Recensione della sfilata Balenciaga Fall 2024 Ready-to-Wear.
Con la partenza di Alessandro Michele da Gucci, la prematura scomparsa di Virgil Abloh e il conseguente rapido declino del marchio Off White, sembra che un destino simile stia per verificarsi a Balenciaga con Demna Gvasalia, facente parte del trio più discusso e redditizio della decade scorsa. È il destino dei numeri primi, mescolato alla velocità dei tempi moderni, accentuato. Un cambiamento che risuona in tutti i settori. Prendiamo ad esempio il cinema, dove fortunatamente il pubblico non aspetta più i film Marvel, che avevano un buon rendimento finanziario ma non critico. Si creano invece aspettative più elevate per opere come “Povere Creature”, “Oppenhaimer” e “Dune – Parte 2”, che hanno una risonanza diversa rispetto a produzioni come “Uomini e donne in calzamaglia che si prendono a pugni”, spesso realizzate da Shooter.
Il discorso per il trio della moda menzionato in precedenza è diverso, poiché oltre a ottenere un buon successo finanziario, erano altresì apprezzati dalla critica, soprattutto Alessandro Michele, considerato un genio, e Demna Gvasalia.
Tuttavia, sembra che il logo “Ebay” ricamato su felpe e maglioni eccessivamente lunghi non abbia più la stessa forza innovativa e politica dei predecessori “Playstation” e “DHL”. Il tipo di estetica trash proveniente dalle strade dell’Europa dell’est sembra attenuarsi, a causa del mercato stesso che l’ha lanciata e poi abbandonata prematuramente. È colpa di questa macchina chiamata “Sistema Moda”, dove le subculture non hanno il tempo di svilupparsi prima di essere sfruttate dal mercato, non radicandosi nelle società come negli anni ’60 e ’70.

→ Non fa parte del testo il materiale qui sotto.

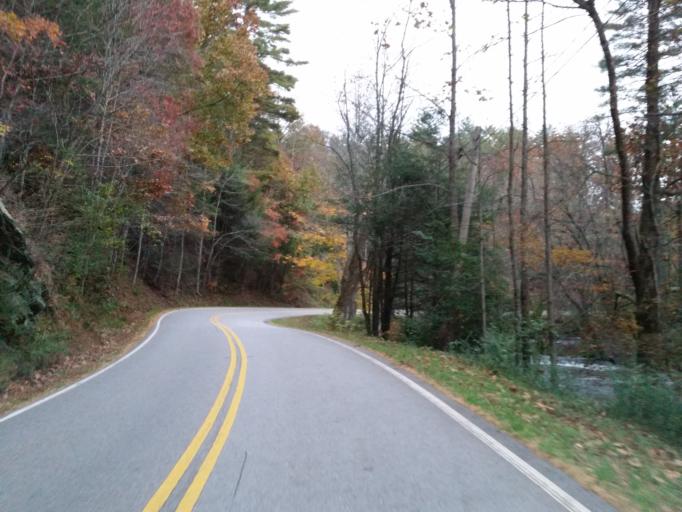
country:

Nonostante tutto, è ancora troppo presto per parlare di fine. La passerella presenta sprazzi della genialità di Demna Gvasalia. Infatti, la sfilata inizia bene, con un ambiente interamente digitale, come ci ha abituati Demna, che proietta la calma arancione dei tramonti del deserto. La prima modella ad entrare indossa un abito maculato di paillettes dello stesso colore dell’ambiente circostante, con imbottiture sulle anche, una postura sfatta, capelli ossigenati e occhiaie che ricordano Frank Doubleday nei panni di Romero in “Fuga da New York” del 1997 di John Carpenter. L’abito grigio drappeggiato e rigido come il cartone, accostato a calze strappate e guanti che coprono l’intero braccio, è un vero capolavoro visivo. L’abilità straordinaria nell’uso degli accessori, come bracciali porta cellulare, catene e cinture, sembrano essere impeccabili.